WHAT YOU NEED TO DO -
A) In the news page below, condense the paragraph beginning "The University Library is taking registrations" into a short list that keeps its main facts.
B) From the news page below, reproduce the part that opens with the words containing "NAIDOC Week 2018 MOOC" and closes with "- Aboriginal Sydney.".

News and Events

International Day of the World's Indigenous Peoples 2018

Thursday 9 August 2018

Today is the International Day of the World's Indigenous Peoples.

According to the United Nations, "the 2018 theme will focus on the current situation of indigenous territories, the root causes of migration, trans-border movement and displacement, with a specific focus on indigenous peoples living in urban areas and across international borders."

For more information, visit the UN website.

Aboriginal & Torres Strait Islander Knowledges Seminar Series: Connection to Country

Monday 23 July 2018

The University Library is taking registrations for their Aboriginal and Torres Strait Islander Knowledges Seminar Series. The seminar is open to all University staff and students, and presents a wonderful opportunity for those wishing to extend their cultural competence and to learn more about the rich cultures of our First Nations peoples.

The next seminar, Connection to Country, will be held on Friday 17 August 2018, and will focus on the Aboriginal cultural connection to Country.

Register for the seminar.

Leading global outcomes in nursing

Wednesday 20 June 2018

We are pleased to congratulate NCCC Associate Lecturer, Susan Anderson, who has been accepted into International Council of Nurses (ICN)'s Global Nursing Policy Leadership Institute (GNPLI) Policy Program for 2018.

The GNPLI Policy Program will take place in September 2018 and aims to build capacity for leading nurses around the world to achieve better outcomes and quality of care.

Congratulations to Susan Anderson!

Discussing institutional racism

Monday 18 June 2018

The National Centre for Cultural Competence’s Professor Juanita Sherwood and Dr Gabrielle Russell-Mundine recently led discussions in Canberra on the topic of institutional racism as part of the NCCC's ongoing work with the Australian Human Rights Commission.

With participants from a range of Commonwealth, State and Territory government departments and agencies, the day provided a forum for constructive conversations and explored knowledge and capabilities for addressing institutional racism in the public sector.

For more information, visit the Australian Human Rights Commission website.

Professor Juanita Sherwood and Dr Gabrielle Russell-Mundine.

L-R: Dr Gabrielle Russell-Mundine, Craig Ritchie, CEO of Australian Institute of Aboriginal and Torres Strait Islander Studies (AIATSIS), Dr Tim Soutphommasane, Race Discrimination Commissioner, Professor Juanita Sherwood.

Professor Juanita Sherwood presenting.

NAIDOC Week 2018 Breakfast Panel: Monday 9 July, 9AM

Friday 15 June 2018

The National Centre for Cultural Competence is proud to be celebrate NAIDOC Week 2018 on 8-15 July.

Join us as we kick-off NAIDOC week with a breakfast and panel discussion that celebrates the stories of some incredible Aboriginal women and who have fought for and supported Aboriginal communities.


Date: Monday 9 July 2018
Time: 9:00AM – 11:00AM
Where: Old School House Cadigal Green, University of Sydney, Camperdown campus

Learn more about the panelists and register now.

NAIDOC Week 2018 MOOC Panel: Thursday 12 July, 5:30PM

Friday 15 June 2018

The National Centre for Cultural Competence (NCCC) invites you to be part of NAIDOC Week 2018 as we host a panel discussion on the Massive Open Online Course (MOOC), Cultural Competence - Aboriginal Sydney.

INFORMATION SUPPLIED -
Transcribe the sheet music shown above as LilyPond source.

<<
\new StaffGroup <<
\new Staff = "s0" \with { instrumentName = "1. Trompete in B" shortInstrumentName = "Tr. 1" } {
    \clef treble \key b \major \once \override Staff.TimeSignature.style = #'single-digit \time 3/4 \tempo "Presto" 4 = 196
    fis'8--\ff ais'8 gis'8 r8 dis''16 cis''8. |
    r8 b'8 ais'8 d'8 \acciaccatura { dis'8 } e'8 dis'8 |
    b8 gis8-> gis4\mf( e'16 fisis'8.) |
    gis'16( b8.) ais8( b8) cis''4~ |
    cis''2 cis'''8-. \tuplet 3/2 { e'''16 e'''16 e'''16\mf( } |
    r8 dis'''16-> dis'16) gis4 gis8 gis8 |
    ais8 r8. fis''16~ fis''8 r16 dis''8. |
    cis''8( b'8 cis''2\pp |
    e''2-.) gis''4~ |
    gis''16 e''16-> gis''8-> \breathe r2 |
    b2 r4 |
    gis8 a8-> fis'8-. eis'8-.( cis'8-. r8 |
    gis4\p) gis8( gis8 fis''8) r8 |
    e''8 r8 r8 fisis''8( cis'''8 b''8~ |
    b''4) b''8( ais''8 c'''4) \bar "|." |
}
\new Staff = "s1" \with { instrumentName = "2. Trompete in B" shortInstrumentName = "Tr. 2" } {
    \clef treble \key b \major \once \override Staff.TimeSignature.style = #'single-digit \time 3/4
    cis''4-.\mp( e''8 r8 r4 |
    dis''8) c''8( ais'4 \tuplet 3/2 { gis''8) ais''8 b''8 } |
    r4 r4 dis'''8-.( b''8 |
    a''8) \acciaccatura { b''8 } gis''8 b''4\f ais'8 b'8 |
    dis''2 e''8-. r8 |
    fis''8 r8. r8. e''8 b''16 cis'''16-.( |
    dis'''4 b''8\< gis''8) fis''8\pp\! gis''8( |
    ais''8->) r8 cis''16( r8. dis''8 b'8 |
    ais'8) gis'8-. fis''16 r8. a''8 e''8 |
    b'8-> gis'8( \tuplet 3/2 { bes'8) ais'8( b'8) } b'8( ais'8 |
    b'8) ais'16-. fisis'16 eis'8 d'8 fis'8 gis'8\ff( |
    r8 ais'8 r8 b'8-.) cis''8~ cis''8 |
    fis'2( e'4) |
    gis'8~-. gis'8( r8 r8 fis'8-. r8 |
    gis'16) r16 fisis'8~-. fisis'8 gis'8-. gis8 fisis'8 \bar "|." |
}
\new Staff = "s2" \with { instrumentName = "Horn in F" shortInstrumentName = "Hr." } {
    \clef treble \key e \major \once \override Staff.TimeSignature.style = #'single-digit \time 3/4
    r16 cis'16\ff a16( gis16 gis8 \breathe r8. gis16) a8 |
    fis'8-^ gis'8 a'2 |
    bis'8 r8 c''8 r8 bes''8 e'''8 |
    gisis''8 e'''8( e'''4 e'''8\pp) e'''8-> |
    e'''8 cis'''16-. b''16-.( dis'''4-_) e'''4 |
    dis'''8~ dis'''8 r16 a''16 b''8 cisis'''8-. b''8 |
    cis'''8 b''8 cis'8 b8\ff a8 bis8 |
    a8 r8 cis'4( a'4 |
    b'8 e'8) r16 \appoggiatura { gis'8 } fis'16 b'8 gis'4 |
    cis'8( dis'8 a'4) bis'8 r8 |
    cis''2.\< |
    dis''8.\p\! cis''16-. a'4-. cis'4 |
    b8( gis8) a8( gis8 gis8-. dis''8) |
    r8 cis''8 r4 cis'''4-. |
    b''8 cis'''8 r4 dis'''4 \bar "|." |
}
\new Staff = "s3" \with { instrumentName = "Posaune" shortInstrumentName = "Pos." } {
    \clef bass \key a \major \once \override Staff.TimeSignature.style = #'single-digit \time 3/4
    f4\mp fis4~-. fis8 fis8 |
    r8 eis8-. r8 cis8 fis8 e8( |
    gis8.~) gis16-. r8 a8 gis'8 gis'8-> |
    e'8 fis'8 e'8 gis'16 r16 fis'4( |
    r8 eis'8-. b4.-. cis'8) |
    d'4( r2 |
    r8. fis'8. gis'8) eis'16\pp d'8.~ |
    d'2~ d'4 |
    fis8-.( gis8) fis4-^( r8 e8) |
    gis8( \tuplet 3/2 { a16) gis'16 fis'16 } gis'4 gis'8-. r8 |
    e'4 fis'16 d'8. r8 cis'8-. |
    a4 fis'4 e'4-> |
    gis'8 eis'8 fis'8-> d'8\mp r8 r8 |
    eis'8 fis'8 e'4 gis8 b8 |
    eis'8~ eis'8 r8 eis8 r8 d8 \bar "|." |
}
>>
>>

ANSWERS PER TASK -
A)
- The University Library is taking registrations for its Aboriginal and Torres Strait Islander Knowledges Seminar Series.
- The seminar is open to all University staff and students.
- It offers a chance to extend cultural competence and learn more about the rich cultures of First Nations peoples.

B)
NAIDOC Week 2018 MOOC Panel: Thursday 12 July, 5:30PM

Friday 15 June 2018

The National Centre for Cultural Competence (NCCC) invites you to be part of NAIDOC Week 2018 as we host a panel discussion on the Massive Open Online Course (MOOC), Cultural Competence - Aboriginal Sydney.